At a time when many companies are focused on collecting, analyzing, and acting on data they receive from customers, it’s not surprising that the amount of latent (or dark) data is accumulating far beyond what they planned to store, protect, and potentially purge. For example, when you consider that Netflix spent nearly $10 million a month in 2019 to store its data in the cloud, you can see how much dark data storage might be costing a company.
Gartner equates dark data to dark matter in physics. Dark data extends beyond any published sensitive data elements. It can include personal information from customers or past employees, but might also include nontraditional data such as systems backups, log files, configuration files, sensitive internal procedures, email backups or “spools,” scanned document repositories, and human resources information.
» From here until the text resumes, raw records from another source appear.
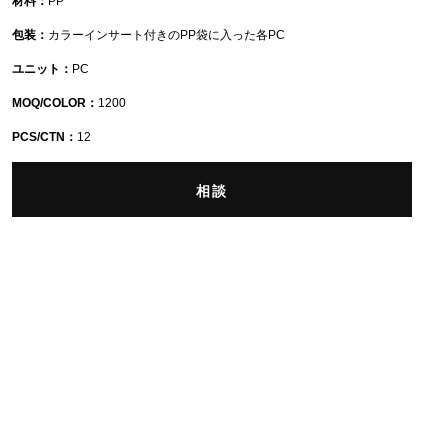
材料：
PP
包装：
カラーインサート付きのPP袋に入った各PC
ユニット：
PC
MOQ/COLOR：
1200
PCS/CTN：
12
相談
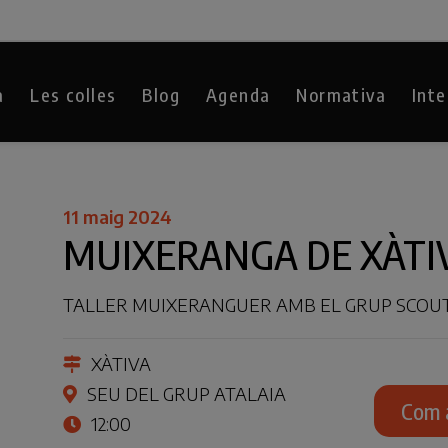
a
Les colles
Blog
Agenda
Normativa
Inte
11 maig 2024
MUIXERANGA DE XÀTI
TALLER MUIXERANGUER AMB EL GRUP SCOUT
XÀTIVA
SEU DEL GRUP ATALAIA
Com 
12:00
These are all dark data sources that attackers may want to sell or use.
And while there are some regulatory bodies that aim to protect information that might be considered dark data, such as the US Health Insurance Portability and Accountability Act (HIPAA) and the General Data Protection Regulation (GDPR) in Europe, many companies continue to store this data long after they are required to do so.
How to Protect Dark Data
Every company needs to prioritize its customer and employee data, so how can you protect something you don’t even know you have? Further, how do you prioritize this among the other cyber vulnerabilities in your organization? Here are five steps you can take:
Increase visibility of data: Start by building a data inventory to map the information you know about. Next, perform threat modeling to identify security needs, locate threats and vulnerabilities, assess severity, and prioritize solutions. This will help you understand what data you have and explore how it may be at risk. This process allows you to understand and quantify threats so that you can better prioritize remediation of identified security risks.
Think like the adversary: Leverage offensive testing (such as using ethical hackers and professional security testers) to try to breach defenses like an attacker would. This will help you find and address vulnerabilities.
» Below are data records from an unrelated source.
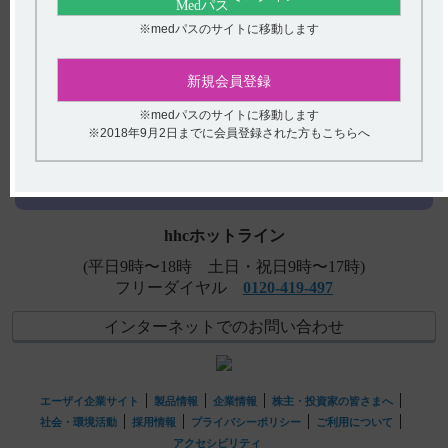
ださい。
※medパスのサイトに移動します
【ムコフィリン】 発現率の高い主な副作用を教えてくだ
さい。
新規会員登録
【ムコフィリン】 他剤との配合変化に関する情報はあり
アンケート:ご意見をお聞かせください
※medパスのサイトに移動します
ますか？
※2018年9月2日までに会員登録された方もこちらへ
(選択してください)
【ムコフィリン】 薬効薬理について教えてください。
送信する
hhcホットライン
(平日9時〜18時 土日・祝日9時〜17時)
フリーダイヤル
0120-419-497
インターネットでのお問い合わせ
エーザイ企業サイト
製品情報
企業情報
株主・投資家の皆さまへ
社会・環境活動
採用情報
プライバシーポリシー
ご利用について
アクセシビリティ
Counter the adversary: Once you have a complete view of your data footprint and threat model, apply or reinforce security controls in target areas (for example, endpoint detection and response, logging and monitoring, content interception and inspection for Web traffic, and patching). Consider steps 1–3 as a continuous improvement cycle of data discovery.
Shrink the battlespace: Delete sensitive personal data that is no longer necessary. Minimize data collected and design code-level controls to support data retention periods. This limits the proliferation of sensitive data throughout your environment.
Avoid technology infatuation: Data loss prevention (DLP) tools help avoid accidents, but they should not be considered a catch-all for data security. Most DLP technologies are weak and can lull organizations into a false sense of security. Like all things cyber and privacy, data protection is about getting people, process, and technology working in balance and harmony. Reinforce carefully chosen tools with crisp processes (detailed and well-documented playbooks and blueprints), workflows, and runbooks, and make sure they’re managed and led by thoughtful people with real expertise.
Latent Data May Be Risky Data
There are well-known cases where large organizations found themselves the victims of dark data breaches. Data that was latent and secondary to their business models was suddenly extremely costly in terms of brand trust and legal fees.
Just because you don’t see it or use it doesn’t mean your data is not dangerous. Dark data should be a consideration for every organization. It should be accounted for, protected, and regularly purged (as applicable) to keep cybercriminals at bay. Dark data may be your most elusive asset, but it can also be your most costly if you don’t protect it.